CNN反向推导

前向传播

先简单介绍一下CNN的前向传播。

主要是两种情况,一是从输入层或者pooling层到卷积层的前向传播,另外一种是从卷积层到pooling层的前向传播。

1.卷积层

假设当前层是卷积层,那么令\(X_j^l\)表示第l层的第j个feature map。feature map是前一层的输入与卷积核(kernel或filter)卷积后的结果。 \(M_j^l\)表示与\(X_j^l\)相关联的l-1层的feature map的集合。那么有如下:

\[X_j^l=f(\sum_{i\in M_j^l} K_{i,j}^l * X_i^{l-1} + b_j^l )\]

其中,\(*\)为卷积运算,\(b_j^l\)为bias,是一个标量。\(K_j^l\)为卷积核矩阵,大小为\(d*d\) 。假设卷积结果为F,那么卷积的计算公式如下:

\[F_{u,v}=\sum_h \sum_j K_{d-h,d-j} \cdot X_{u+h, v+j}\]

需要强调一点,在卷积运算中,不是简单地把输入矩阵和卷积核进行点乘,而是把卷积核K旋转180度之后再算点乘。卷积核k旋转180度相当于把矩阵元素先左右互换,再上下互换。 这样,元素\(K_{h,j}\)旋转180度之后就变成了\(K_{d-h-1, d-j-1}\)。\(X_{u+h,v+j}\)表示输入feature map中与卷积核进行卷积的对应元素的值。

2. pooling层

令\(X_j^l\)表示第l层Pooling层的第j个特征图,那么有:

\[X_j^l = f(\beta_j^l \cdot down(X_j^{l-1}) + b_j^l)\]

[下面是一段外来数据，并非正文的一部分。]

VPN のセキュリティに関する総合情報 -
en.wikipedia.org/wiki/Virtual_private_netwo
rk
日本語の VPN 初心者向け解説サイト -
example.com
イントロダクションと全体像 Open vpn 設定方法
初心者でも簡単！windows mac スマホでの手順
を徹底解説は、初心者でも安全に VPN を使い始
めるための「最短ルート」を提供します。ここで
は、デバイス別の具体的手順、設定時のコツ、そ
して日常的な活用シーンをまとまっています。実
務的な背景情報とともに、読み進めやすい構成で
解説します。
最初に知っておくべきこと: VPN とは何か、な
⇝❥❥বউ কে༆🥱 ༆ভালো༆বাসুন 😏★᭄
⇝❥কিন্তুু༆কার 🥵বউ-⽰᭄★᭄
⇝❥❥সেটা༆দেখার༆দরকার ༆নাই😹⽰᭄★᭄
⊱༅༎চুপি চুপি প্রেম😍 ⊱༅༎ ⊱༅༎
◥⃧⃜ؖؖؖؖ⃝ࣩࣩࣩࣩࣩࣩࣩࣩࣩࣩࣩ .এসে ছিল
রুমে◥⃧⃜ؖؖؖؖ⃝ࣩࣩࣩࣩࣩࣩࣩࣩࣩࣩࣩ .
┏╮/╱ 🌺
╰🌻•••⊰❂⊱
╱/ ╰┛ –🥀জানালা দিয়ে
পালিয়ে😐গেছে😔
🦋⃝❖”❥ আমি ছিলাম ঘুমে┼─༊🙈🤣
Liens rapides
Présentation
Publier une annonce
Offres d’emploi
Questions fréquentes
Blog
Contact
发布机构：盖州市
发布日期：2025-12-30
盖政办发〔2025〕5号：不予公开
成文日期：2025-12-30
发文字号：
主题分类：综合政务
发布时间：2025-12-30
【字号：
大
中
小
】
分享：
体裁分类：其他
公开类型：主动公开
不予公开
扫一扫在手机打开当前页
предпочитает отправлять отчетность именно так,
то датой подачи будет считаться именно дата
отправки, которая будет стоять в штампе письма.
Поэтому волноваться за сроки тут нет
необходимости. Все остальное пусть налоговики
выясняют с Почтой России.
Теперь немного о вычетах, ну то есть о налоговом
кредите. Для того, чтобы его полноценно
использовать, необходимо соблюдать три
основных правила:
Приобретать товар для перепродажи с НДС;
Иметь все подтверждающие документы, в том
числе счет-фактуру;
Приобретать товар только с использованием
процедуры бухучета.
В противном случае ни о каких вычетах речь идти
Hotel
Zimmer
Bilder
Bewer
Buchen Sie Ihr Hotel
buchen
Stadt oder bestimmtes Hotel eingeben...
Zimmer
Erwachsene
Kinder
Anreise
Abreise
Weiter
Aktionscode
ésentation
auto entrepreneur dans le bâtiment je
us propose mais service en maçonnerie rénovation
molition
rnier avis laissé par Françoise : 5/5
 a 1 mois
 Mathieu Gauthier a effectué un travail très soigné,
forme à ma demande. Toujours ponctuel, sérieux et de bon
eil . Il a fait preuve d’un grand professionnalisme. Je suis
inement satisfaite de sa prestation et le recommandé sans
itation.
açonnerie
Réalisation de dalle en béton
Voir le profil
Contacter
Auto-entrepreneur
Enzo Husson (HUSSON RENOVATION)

\(\beta_j^l\)和\(b_j^l\)分别为采样尺度和偏置,均为实数。

反向传播

令\(\delta_j^l\)表示第l层第j个feature map\(X_j^l\)对应的误差矩阵,那么有:

\[\delta_j^l=\frac{\partial E}{\partial net_j^l} \\ (\delta_j^l)_{u,v}=\frac{\partial E}{( \partial (net_j^l)_{u,v} )} \\\] \[net_j^l = \left\{ \begin{aligned} & \sum_{i\in M_j^l}K^l_{i,j}*X_i^{l-1} + b_j^l (卷积层) \\ & \beta_j^l \cdot down(X_j^{l-1}) + b_j^l (池化层)\\ \end{aligned} \right.\]

其中,\(net_j^l\)表示神经网络层的输入

卷积层

卷积层的参数包括卷积核和偏置。

令\(\delta_j^l\)表示卷积层第j个feature map的误差矩阵

\[\begin{aligned} \delta_j^l & =\frac{\partial E}{\partial net_j^l} \\ & = \frac{\partial E}{\partial net_j^{l+1}} \frac{\partial net_j^{l+1} }{ X_j^l } \frac { \partial X_j^l }{ \partial net_j^l} \\ & = \beta_j^{l+1} (up(\delta_j^{l+1}) \cdot f'(net_j^l)) \end{aligned}\]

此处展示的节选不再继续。